* _EXCERTO SELECIONADO_:
# # # # #
Um
dos retratos mais marcantes da crise que afeta o país nas últimas semanas tem
sido o cenário de completa desumanidade vivida na Amadora, no Bairro de Stª
Filomena e no Bairro 6 de Maio.
A
austeridade levou tudo à sua frente e o degradar das condições económicas das
famílias portuguesas, juntamente com o corte cego de apoios sociais que, nestas
zonas especificamente, eram o garante de uma vida nos mínimos da dignidade
humana, leva a situações cada vez mais comuns de impossibilidade de suportar
uma habitação, entre outras impossibilidades.
E
o direito à habitação é essencial, é um pilar que não pode nunca ser deixado de
parte porque é a base na qual qualquer um ou qualquer uma pode construir uma
vida. Daí decorrem outros direitos fundamentais, por isso sem habitação não há
perspetiva de futuro.
O
problema é que as políticas austeritárias inverteram o ónus da situação e
aquilo a que os governantes, nacionais ou locais, dão importância é à pressão
especulativa imobiliária. As populações dos bairros não geram lucros, mas se
retirarmos as pessoas da equação, destruirmos as casas e deixarmos um terreno
vazio para nova construção assim sim, já se pode fazer negócio!
O
que se assistiu na Amadora foi algo avassalador. Despejaram-se pessoas (jovens,
idosos, crianças, homens, mulheres) das suas casas e despojaram-se estas mesmas
pessoas de qualquer sentimento de dignidade ou respeito. Indo contra a tomada
de posição do Provedor de Justiça e usando força policial claramente
desproporcionada, o executivo da Amadora decidiu arrancar dezenas e dezenas de
pessoas das suas vidas.
# # # # #
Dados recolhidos
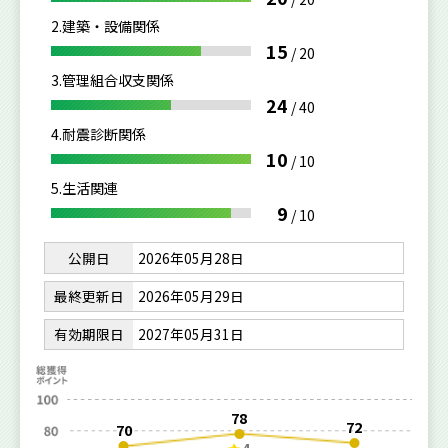
2.建築・設備関係
15
/
20
3.管理組合収支関係
24
/
40
4.耐震診断関係
10
/
10
5.生活関連
9
/
10
公開日
2026年05月28日
最終更新日
2026年05月29日
有効期限日
2027年05月31日
78
72
70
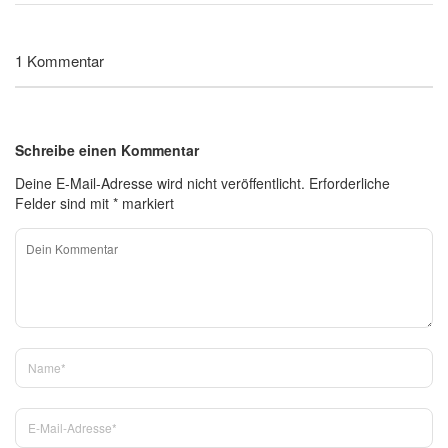
1 Kommentar
Schreibe einen Kommentar
Deine E-Mail-Adresse wird nicht veröffentlicht.
Erforderliche
Felder sind mit
*
markiert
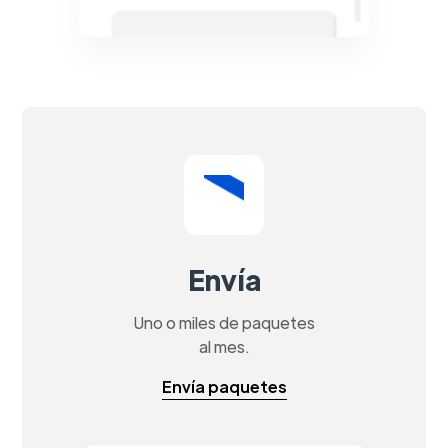
Envía
Uno o miles de paquetes
al mes.
Envía paquetes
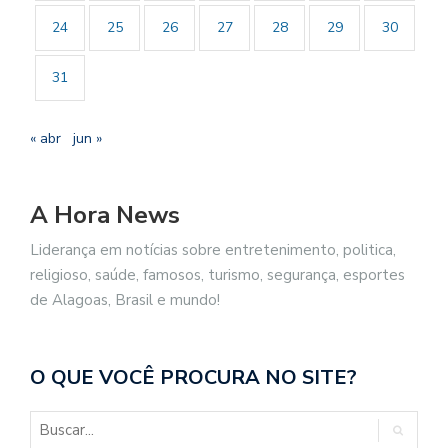
24
25
26
27
28
29
30
31
« abr
jun »
A Hora News
Liderança em notícias sobre entretenimento, politica,
religioso, saúde, famosos, turismo, segurança, esportes
de Alagoas, Brasil e mundo!
O QUE VOCÊ PROCURA NO SITE?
# # # # #
* _TAREFA 1_:
No excerto sobre os despejos na Amadora, quais são as pessoas enumeradas entre parênteses como tendo sido despejadas das suas casas?
* _TAREFA 2_:
Transcreva todas as entradas dos dados recolhidos, linha a linha, sem alterar nada. Deixe as imagens de fora da resposta.

* _RESPOSTA 1_:
Jovens, idosos, crianças, homens, mulheres

* _RESPOSTA 2_:
2.建築・設備関係
15
/
20
3.管理組合収支関係
24
/
40
4.耐震診断関係
10
/
10
5.生活関連
9
/
10
公開日
2026年05月28日
最終更新日
2026年05月29日
有効期限日
2027年05月31日
78
72
70
1 Kommentar
Schreibe einen Kommentar
Deine E-Mail-Adresse wird nicht veröffentlicht.
Erforderliche
Felder sind mit
*
markiert
Envía
Uno o miles de paquetes
al mes.
Envía paquetes
24
25
26
27
28
29
30
31
« abr
jun »
A Hora News
Liderança em notícias sobre entretenimento, politica,
religioso, saúde, famosos, turismo, segurança, esportes
de Alagoas, Brasil e mundo!
O QUE VOCÊ PROCURA NO SITE?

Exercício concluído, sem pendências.